Abbie VanSickle is a reporter at the Investigative Reporting Program. She started her journalism career at the St. Petersburg Times (now the Tampa Bay Times), where she covered crime and breaking news for four years. She has also worked as a lawyer, practicing as a public defender in Seattle and as a human rights lawyer in China. She received her law degree from UC Berkeley School of Law, and her journalism degree from the Medill School of Journalism at Northwestern University. From 2011 to 2012, she was a Henry Luce Scholar in Cambodia, where she worked on behalf of survivors at the Khmer Rouge Tribunal.
Garrett Therolf worked for the Los Angeles Times for a decade, focusing on stories about children and families living on the margins. He also completed assignments for The Times in Iraq following the fall of Saddam Hussein and Egypt during the Arab Spring. Prior to that, he worked for the St. Petersburg Times (now the Tampa Bay Times), The Tampa Tribune, The (Allentown, Pa.) Morning Call and the Associated Press. Therolf received The Times’ award for best explanatory reporting, the Price Child Health and Welfare Journalism Prize three times, and recognition as a Livingston Award finalist twice. He is a graduate of the School of Foreign Service at Georgetown University.

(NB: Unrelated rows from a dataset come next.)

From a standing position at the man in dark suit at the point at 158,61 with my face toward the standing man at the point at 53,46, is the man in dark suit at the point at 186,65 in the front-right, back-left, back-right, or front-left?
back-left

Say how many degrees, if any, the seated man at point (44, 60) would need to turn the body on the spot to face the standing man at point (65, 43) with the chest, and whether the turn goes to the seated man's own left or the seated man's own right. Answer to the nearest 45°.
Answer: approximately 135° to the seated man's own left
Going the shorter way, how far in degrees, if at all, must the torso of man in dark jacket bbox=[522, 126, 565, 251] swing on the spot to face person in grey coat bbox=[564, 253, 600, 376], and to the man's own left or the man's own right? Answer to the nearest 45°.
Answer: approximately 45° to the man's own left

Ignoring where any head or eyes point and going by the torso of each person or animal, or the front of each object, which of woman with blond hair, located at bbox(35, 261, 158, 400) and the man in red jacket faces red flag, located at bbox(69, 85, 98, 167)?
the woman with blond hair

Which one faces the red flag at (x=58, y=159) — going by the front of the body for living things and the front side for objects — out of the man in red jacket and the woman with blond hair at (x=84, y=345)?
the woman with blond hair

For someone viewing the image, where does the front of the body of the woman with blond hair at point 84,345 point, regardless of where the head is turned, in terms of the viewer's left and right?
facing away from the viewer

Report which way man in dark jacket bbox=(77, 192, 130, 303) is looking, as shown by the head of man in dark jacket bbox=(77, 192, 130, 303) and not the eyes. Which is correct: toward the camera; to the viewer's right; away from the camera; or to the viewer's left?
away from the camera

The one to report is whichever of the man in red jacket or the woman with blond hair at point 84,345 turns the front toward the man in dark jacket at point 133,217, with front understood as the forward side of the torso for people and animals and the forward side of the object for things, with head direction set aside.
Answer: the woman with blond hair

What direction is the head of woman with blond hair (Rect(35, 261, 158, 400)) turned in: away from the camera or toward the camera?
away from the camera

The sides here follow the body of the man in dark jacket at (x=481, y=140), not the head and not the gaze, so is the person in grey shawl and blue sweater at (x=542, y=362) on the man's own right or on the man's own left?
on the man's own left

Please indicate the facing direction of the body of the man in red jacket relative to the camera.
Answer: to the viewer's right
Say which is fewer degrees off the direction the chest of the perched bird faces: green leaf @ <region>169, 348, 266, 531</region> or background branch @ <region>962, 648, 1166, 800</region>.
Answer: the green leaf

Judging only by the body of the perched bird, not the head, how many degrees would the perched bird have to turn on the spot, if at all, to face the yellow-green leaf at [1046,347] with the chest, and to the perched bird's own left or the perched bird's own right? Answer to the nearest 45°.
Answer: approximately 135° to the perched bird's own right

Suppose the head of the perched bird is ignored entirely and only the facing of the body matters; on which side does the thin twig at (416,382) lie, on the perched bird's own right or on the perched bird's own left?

Kathleen Seccombe works for the Investigative Reporting Program as an associate producer and reporter. She is a graduate of the journalism program at UC Berkeley, where she produced her first documentary “Growing Farmer.” The film screened at the Napa Valley Film Festival in 2015. She started her journalism career reporting on politics, business, and the environment for the award-winning newspaper, the Monterey County Weekly and the Santa Cruz-based Adventure Sports Journal. She earned a degree in politics from UC Santa Cruz.